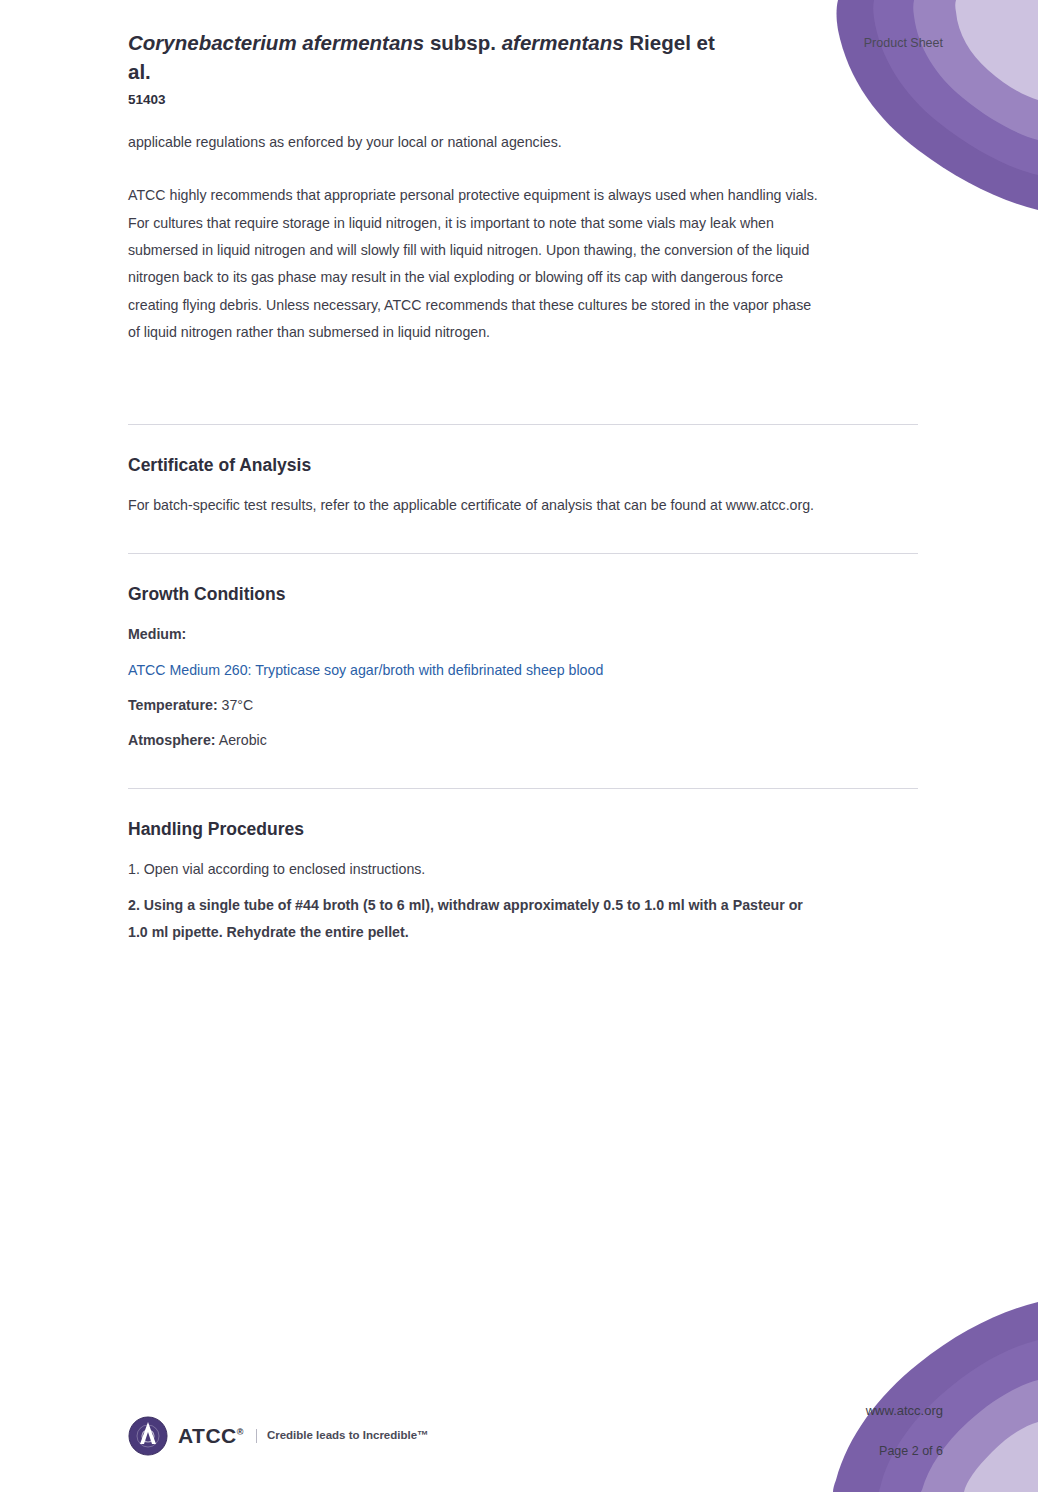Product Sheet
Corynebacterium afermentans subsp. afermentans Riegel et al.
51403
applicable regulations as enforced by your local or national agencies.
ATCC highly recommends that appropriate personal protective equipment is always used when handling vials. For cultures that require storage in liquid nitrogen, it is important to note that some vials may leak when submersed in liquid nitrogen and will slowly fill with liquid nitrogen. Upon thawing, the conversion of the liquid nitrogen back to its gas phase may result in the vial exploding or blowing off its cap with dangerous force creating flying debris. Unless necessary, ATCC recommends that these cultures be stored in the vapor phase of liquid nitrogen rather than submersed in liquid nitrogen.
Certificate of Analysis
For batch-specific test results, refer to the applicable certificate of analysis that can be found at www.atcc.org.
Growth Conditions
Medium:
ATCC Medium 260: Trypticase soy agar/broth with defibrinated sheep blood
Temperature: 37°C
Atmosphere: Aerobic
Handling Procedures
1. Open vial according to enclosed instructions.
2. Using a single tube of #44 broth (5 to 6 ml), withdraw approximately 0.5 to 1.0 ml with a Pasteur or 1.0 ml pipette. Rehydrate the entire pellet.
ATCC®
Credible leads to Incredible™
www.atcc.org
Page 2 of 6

______________________________

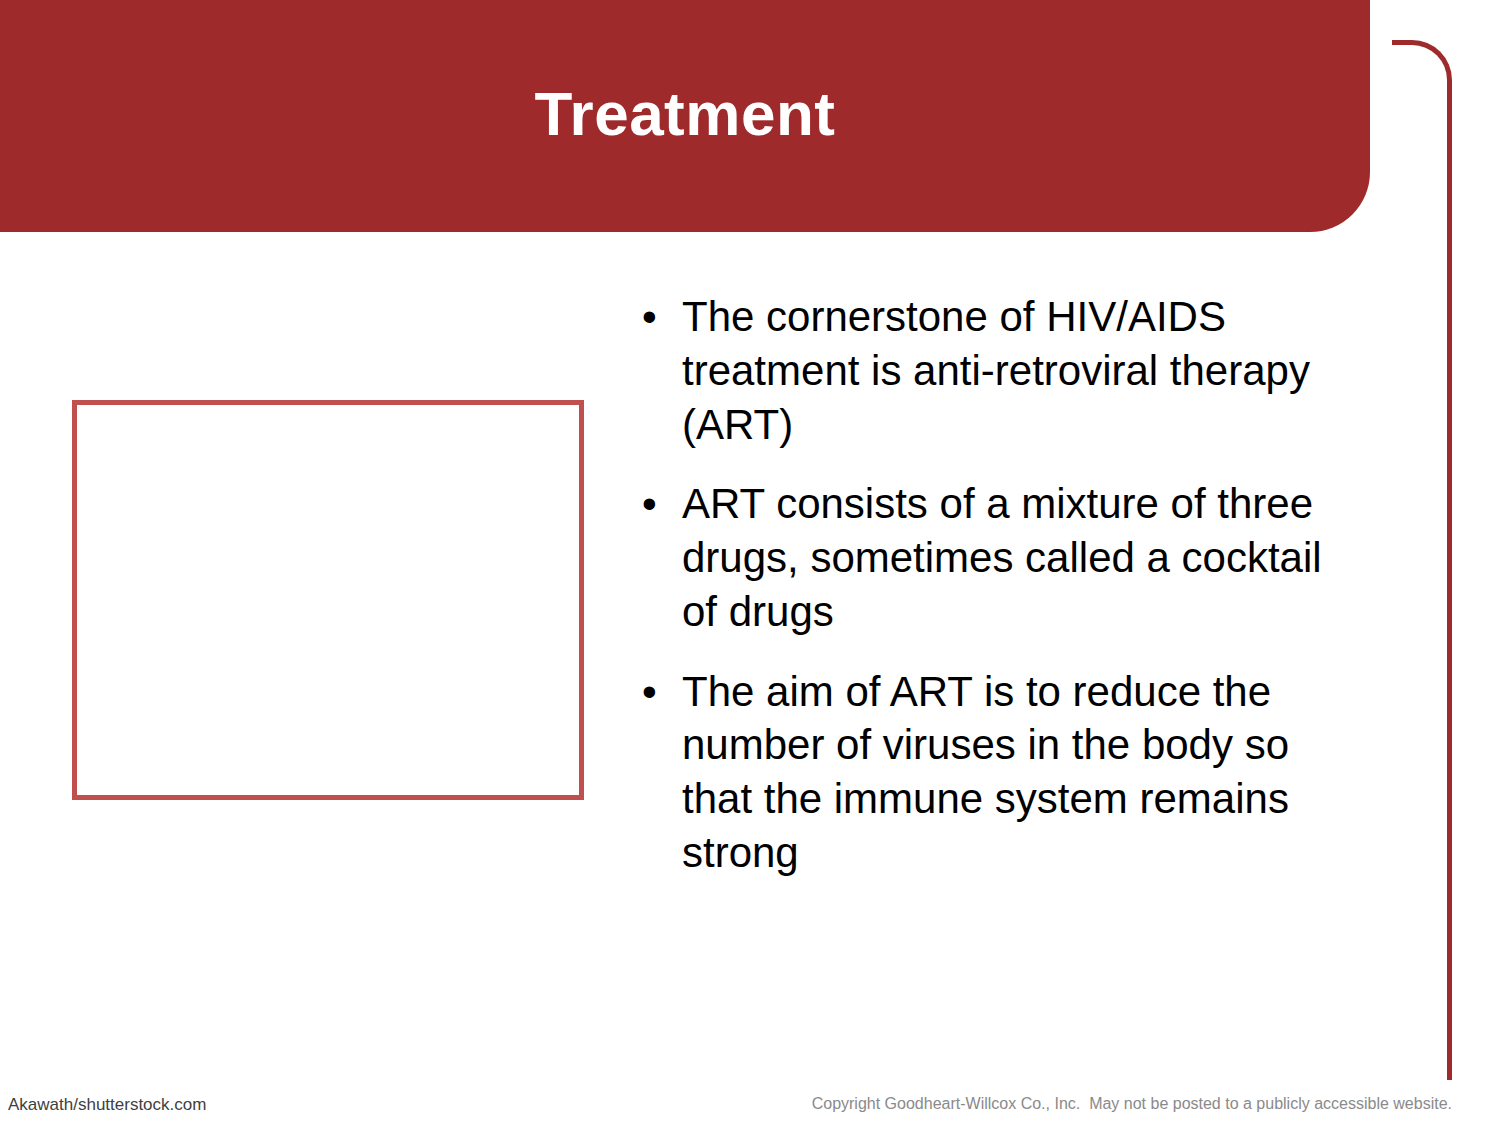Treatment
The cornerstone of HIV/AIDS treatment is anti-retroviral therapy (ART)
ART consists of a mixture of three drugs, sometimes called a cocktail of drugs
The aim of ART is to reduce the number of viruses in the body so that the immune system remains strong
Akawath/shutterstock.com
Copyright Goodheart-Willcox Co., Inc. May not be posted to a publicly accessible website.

______________________________

The lines holding the word "Medium" are the answer. Find them in the entries and copy them.

Answer space:
Medium:
ATCC Medium 260: Trypticase soy agar/broth with defibrinated sheep blood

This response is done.